Situées le long de notre périple, j’ai choisi 3-îles qui sortent du lot et méritent d’y tenir leur chapitre. Wera, Padar et Lembata ne sont habitées que par une poignée d’hommes mais unique de parce qu’elles offrent.

  • L’ile de Wera est le dernier chantier maritime traditionnel qui mettent à l’eau des Schooners Bugis. Bateaux aussi résistant que maniable, autrefois aussi redoutés que redoutables, ils ont également contribué à inspirer la construction des vaisseaux hollandais de l’époque. Chantier aussi pittoresque qu’oublié du temps, ces bateaux construits ici à Wera, dans la plus pure tradition Bugis, en restent néanmoins d’une qualité et une fiabilité rare; aujourd’hui encore le carnet de commande ne désemplit pas.
  • L’île de Padar est un havre de reproduction de la roussette (chauve-souris). Vous les verrez ici sous toutes leurs coutures.
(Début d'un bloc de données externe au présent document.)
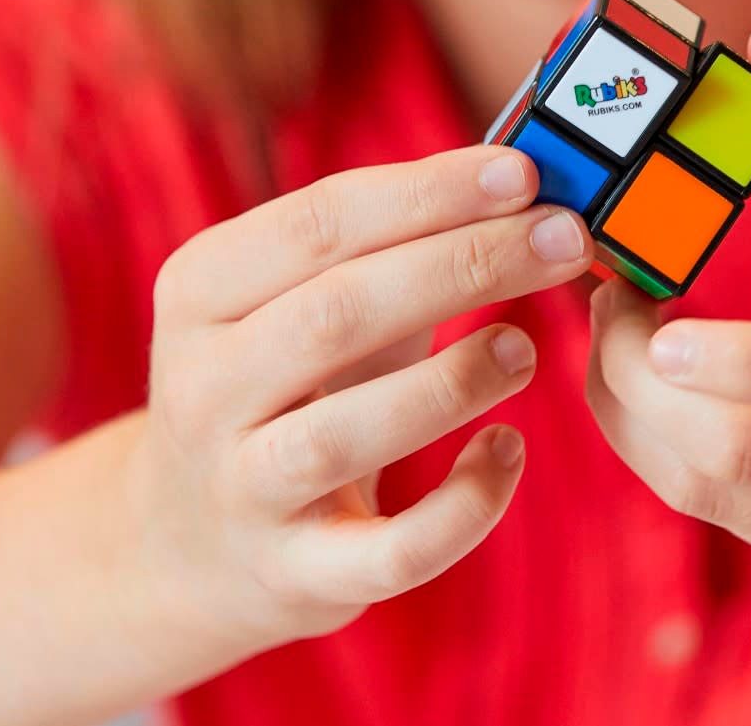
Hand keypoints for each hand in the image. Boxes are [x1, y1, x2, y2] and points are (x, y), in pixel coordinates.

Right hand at [122, 143, 591, 659]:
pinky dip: (463, 506)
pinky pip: (390, 554)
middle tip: (564, 238)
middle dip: (466, 262)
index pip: (320, 221)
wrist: (186, 543)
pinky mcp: (294, 577)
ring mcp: (242, 490)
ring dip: (455, 380)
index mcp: (201, 290)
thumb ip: (393, 239)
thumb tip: (524, 182)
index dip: (429, 192)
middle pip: (340, 310)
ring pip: (347, 432)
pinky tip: (508, 452)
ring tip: (527, 346)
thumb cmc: (286, 381)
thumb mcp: (303, 298)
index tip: (523, 172)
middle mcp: (204, 387)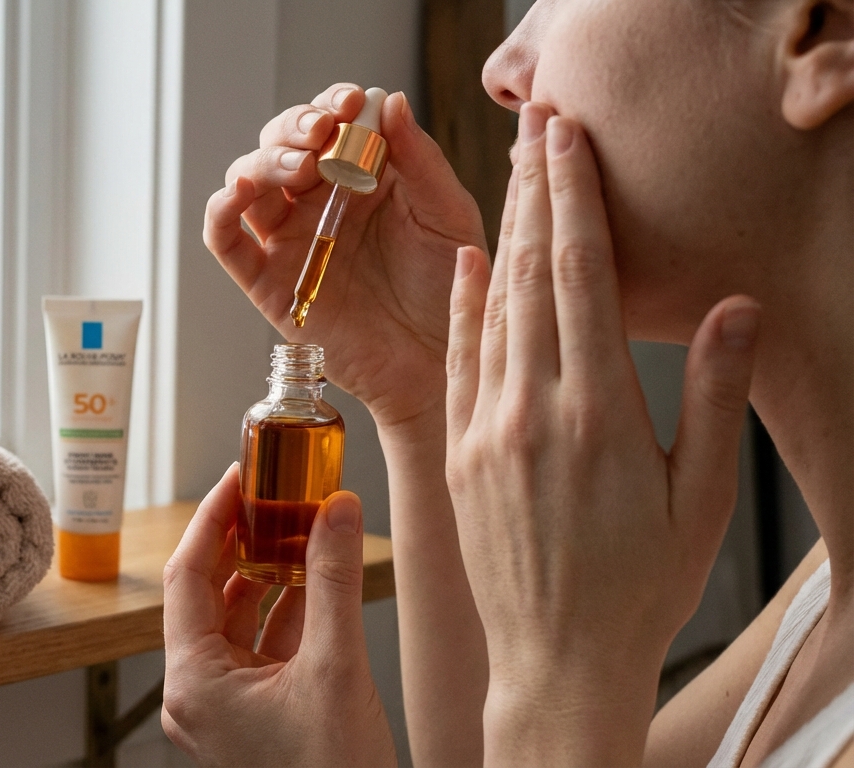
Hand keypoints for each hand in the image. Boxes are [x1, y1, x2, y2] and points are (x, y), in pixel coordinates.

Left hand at [162, 465, 394, 766]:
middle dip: (243, 543)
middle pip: (208, 595)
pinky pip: (260, 651)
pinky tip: (316, 583)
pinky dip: (286, 615)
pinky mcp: (253, 720)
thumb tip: (337, 509)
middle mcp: (197, 695)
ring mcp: (223, 711)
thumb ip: (334, 581)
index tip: (239, 477)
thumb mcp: (336, 668)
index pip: (187, 576)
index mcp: (193, 681)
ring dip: (269, 577)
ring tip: (301, 530)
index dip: (212, 519)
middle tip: (274, 496)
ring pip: (237, 622)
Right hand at [205, 83, 486, 430]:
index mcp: (359, 179)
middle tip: (321, 131)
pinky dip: (220, 211)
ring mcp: (288, 241)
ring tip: (300, 166)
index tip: (350, 101)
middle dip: (294, 127)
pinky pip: (225, 241)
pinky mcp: (267, 282)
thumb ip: (420, 160)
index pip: (328, 124)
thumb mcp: (446, 214)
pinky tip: (238, 193)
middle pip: (280, 145)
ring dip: (263, 162)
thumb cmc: (449, 289)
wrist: (439, 361)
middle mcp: (317, 204)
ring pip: (248, 183)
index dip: (330, 104)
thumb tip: (388, 101)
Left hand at [443, 103, 760, 764]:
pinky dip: (462, 308)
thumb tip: (736, 309)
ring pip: (489, 311)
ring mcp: (484, 432)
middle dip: (535, 194)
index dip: (574, 200)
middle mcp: (530, 411)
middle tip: (538, 129)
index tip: (571, 143)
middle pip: (528, 277)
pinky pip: (456, 362)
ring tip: (512, 175)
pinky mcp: (457, 455)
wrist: (557, 660)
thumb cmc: (640, 587)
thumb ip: (714, 398)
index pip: (581, 278)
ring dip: (501, 236)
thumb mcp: (701, 500)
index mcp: (598, 414)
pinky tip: (467, 264)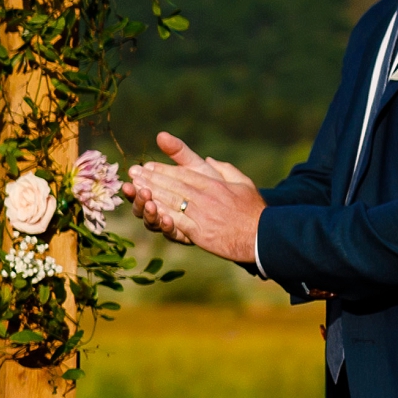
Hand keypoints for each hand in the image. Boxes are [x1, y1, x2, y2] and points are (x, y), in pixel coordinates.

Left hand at [125, 132, 264, 264]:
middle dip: (150, 178)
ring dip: (150, 193)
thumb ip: (225, 170)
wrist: (263, 237)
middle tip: (133, 172)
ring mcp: (201, 214)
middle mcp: (205, 196)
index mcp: (214, 184)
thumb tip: (209, 160)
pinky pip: (176, 222)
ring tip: (135, 187)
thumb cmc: (254, 211)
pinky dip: (161, 215)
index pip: (184, 173)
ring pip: (171, 201)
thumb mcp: (243, 183)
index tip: (148, 165)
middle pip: (172, 185)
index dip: (164, 169)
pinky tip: (148, 210)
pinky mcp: (199, 232)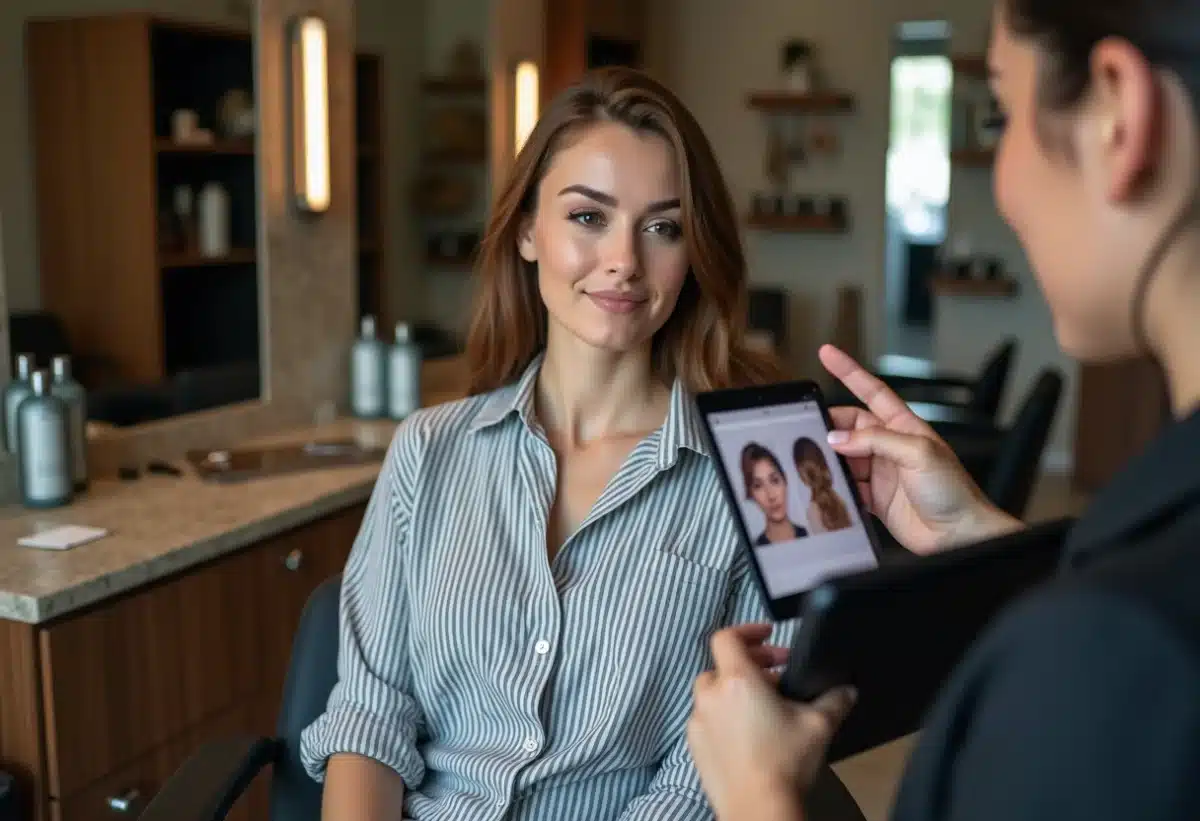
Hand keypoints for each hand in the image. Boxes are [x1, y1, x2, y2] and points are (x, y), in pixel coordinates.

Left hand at [687, 624, 855, 820]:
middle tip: (777, 675)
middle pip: (722, 664)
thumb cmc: (785, 763)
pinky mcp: (694, 746)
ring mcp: (698, 722)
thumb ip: (834, 700)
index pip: (726, 637)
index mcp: (737, 681)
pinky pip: (706, 718)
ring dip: (735, 690)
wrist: (758, 810)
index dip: (747, 631)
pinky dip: (723, 715)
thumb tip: (848, 690)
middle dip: (749, 664)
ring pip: (712, 692)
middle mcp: (711, 696)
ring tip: (764, 706)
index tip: (769, 637)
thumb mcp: (818, 725)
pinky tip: (748, 732)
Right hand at [819, 344, 1021, 553]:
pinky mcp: (875, 499)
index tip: (828, 354)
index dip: (849, 371)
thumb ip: (876, 440)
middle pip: (850, 427)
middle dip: (831, 427)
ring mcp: (882, 473)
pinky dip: (837, 487)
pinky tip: (833, 488)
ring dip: (832, 461)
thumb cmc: (954, 491)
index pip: (872, 391)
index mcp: (905, 427)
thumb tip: (840, 437)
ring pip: (845, 458)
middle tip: (812, 431)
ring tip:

  • Arrivés en début d’après-midi sur l’île de Lembata, nous nous réjouissons de participer à une partie de chasse traditionnelle à la baleine. C’est une coutume veille comme le temps (les premiers portugais en ont déjà parlé, et de cette petite île, dans les premiers récits de voyage dans la région). Une dizaine d’hommes, équipés d’une pirogue et munis de harpons, chassent la baleine de juin à août lorsque ce cétacé emprunte la mer de Savu dans son périple autour des mers. La viande est consommée ainsi les graisses et os qui ont leur utilités dans le quotidien, et une prise suffit à nourrir tout le village de Lamahera pendant une semaine. Les prises sont limitées à une seule baleine à la fois, afin de ne pas perturber leur cycle naturel et ainsi continuer à les voir revenir année après année. Nous sommes rentrés bredouilles de cette expédition (octobre n’étant pas une période propice), sauf bien sur pouvoir observer comment ces marins bravent le large sur des embarcations de fortune et chassent des mammifères de plusieurs tonnes ! Ils entonnent des chants, de vive voix entre encouragements, rires nourris où s’invectivent dans la bonne humeur pour garder le moral. Sur la plage la population attend leur retour tout en improvisant une petite fête qui va les acceuillir à leur retour. Cette fois le butin est peu banal, ce sont les dollars des touristes ! Finalement un petit complément de revenus qui n’est pas un mal. Nous devons ensuite lever les voiles en direction de Flores et du volcan Inerie.